Input data =
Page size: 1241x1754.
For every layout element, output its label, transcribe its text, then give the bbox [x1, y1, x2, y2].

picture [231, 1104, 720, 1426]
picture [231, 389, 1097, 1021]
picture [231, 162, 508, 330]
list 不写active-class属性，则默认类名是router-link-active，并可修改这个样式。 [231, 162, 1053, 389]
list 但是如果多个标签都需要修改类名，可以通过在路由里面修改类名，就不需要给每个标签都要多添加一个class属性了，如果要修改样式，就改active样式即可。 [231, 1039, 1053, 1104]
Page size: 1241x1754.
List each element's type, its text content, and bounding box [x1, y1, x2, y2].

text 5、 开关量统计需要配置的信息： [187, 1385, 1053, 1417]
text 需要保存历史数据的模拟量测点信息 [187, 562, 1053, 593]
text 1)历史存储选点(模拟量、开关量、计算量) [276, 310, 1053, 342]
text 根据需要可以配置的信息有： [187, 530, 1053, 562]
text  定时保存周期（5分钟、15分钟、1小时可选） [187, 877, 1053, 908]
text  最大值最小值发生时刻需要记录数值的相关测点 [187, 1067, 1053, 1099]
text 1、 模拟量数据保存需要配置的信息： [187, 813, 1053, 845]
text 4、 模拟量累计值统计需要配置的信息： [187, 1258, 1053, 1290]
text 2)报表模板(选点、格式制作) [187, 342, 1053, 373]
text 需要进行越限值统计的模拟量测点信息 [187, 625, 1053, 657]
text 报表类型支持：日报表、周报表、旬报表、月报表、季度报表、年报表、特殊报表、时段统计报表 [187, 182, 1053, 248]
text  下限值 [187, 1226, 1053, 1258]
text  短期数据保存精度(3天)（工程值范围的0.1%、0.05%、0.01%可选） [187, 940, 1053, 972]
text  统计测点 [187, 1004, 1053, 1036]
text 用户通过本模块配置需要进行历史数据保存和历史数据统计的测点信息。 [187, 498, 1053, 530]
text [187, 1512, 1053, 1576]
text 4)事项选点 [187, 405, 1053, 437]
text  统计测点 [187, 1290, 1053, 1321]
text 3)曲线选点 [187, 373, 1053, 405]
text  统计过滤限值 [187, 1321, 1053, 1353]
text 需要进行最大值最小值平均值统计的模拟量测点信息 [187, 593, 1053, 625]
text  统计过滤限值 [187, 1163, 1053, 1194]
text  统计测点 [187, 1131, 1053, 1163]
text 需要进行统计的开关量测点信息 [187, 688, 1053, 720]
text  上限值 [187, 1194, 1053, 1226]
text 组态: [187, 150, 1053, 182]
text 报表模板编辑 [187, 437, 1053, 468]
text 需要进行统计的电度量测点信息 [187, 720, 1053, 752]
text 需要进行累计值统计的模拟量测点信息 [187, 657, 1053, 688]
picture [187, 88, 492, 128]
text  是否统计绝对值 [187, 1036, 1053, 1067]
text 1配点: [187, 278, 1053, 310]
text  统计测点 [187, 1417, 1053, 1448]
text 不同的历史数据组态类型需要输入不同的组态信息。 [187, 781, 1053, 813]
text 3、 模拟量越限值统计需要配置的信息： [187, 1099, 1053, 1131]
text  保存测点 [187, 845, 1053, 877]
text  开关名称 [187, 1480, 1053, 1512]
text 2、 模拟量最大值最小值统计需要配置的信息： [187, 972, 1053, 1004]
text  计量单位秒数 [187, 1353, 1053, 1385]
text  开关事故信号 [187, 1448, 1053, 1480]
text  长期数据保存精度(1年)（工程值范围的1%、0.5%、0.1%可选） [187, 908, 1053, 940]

Exercise = Transcribe the material above in full.

Problem solution =
Page size: 1241x1754.
For every layout element, output its label, transcribe its text, then give the bbox [x1, y1, x2, y2].

picture [231, 1104, 720, 1426]
picture [231, 389, 1097, 1021]
picture [231, 162, 508, 330]
list 不写active-class属性，则默认类名是router-link-active，并可修改这个样式。 [231, 162, 1053, 389]
list 但是如果多个标签都需要修改类名，可以通过在路由里面修改类名，就不需要给每个标签都要多添加一个class属性了，如果要修改样式，就改active样式即可。 [231, 1039, 1053, 1104]
Page size: 1241x1754.
List each element's type, its text content, and bounding box [x1, y1, x2, y2].

text 5、 开关量统计需要配置的信息： [187, 1385, 1053, 1417]
text 需要保存历史数据的模拟量测点信息 [187, 562, 1053, 593]
text 1)历史存储选点(模拟量、开关量、计算量) [276, 310, 1053, 342]
text 根据需要可以配置的信息有： [187, 530, 1053, 562]
text  定时保存周期（5分钟、15分钟、1小时可选） [187, 877, 1053, 908]
text  最大值最小值发生时刻需要记录数值的相关测点 [187, 1067, 1053, 1099]
text 1、 模拟量数据保存需要配置的信息： [187, 813, 1053, 845]
text 4、 模拟量累计值统计需要配置的信息： [187, 1258, 1053, 1290]
text 2)报表模板(选点、格式制作) [187, 342, 1053, 373]
text 需要进行越限值统计的模拟量测点信息 [187, 625, 1053, 657]
text 报表类型支持：日报表、周报表、旬报表、月报表、季度报表、年报表、特殊报表、时段统计报表 [187, 182, 1053, 248]
text  下限值 [187, 1226, 1053, 1258]
text  短期数据保存精度(3天)（工程值范围的0.1%、0.05%、0.01%可选） [187, 940, 1053, 972]
text  统计测点 [187, 1004, 1053, 1036]
text 用户通过本模块配置需要进行历史数据保存和历史数据统计的测点信息。 [187, 498, 1053, 530]
text [187, 1512, 1053, 1576]
text 4)事项选点 [187, 405, 1053, 437]
text  统计测点 [187, 1290, 1053, 1321]
text 3)曲线选点 [187, 373, 1053, 405]
text  统计过滤限值 [187, 1321, 1053, 1353]
text 需要进行最大值最小值平均值统计的模拟量测点信息 [187, 593, 1053, 625]
text  统计过滤限值 [187, 1163, 1053, 1194]
text  统计测点 [187, 1131, 1053, 1163]
text 需要进行统计的开关量测点信息 [187, 688, 1053, 720]
text  上限值 [187, 1194, 1053, 1226]
text 组态: [187, 150, 1053, 182]
text 报表模板编辑 [187, 437, 1053, 468]
text 需要进行统计的电度量测点信息 [187, 720, 1053, 752]
text 需要进行累计值统计的模拟量测点信息 [187, 657, 1053, 688]
picture [187, 88, 492, 128]
text  是否统计绝对值 [187, 1036, 1053, 1067]
text 1配点: [187, 278, 1053, 310]
text  统计测点 [187, 1417, 1053, 1448]
text 不同的历史数据组态类型需要输入不同的组态信息。 [187, 781, 1053, 813]
text 3、 模拟量越限值统计需要配置的信息： [187, 1099, 1053, 1131]
text  保存测点 [187, 845, 1053, 877]
text  开关名称 [187, 1480, 1053, 1512]
text 2、 模拟量最大值最小值统计需要配置的信息： [187, 972, 1053, 1004]
text  计量单位秒数 [187, 1353, 1053, 1385]
text  开关事故信号 [187, 1448, 1053, 1480]
text  长期数据保存精度(1年)（工程值范围的1%、0.5%、0.1%可选） [187, 908, 1053, 940]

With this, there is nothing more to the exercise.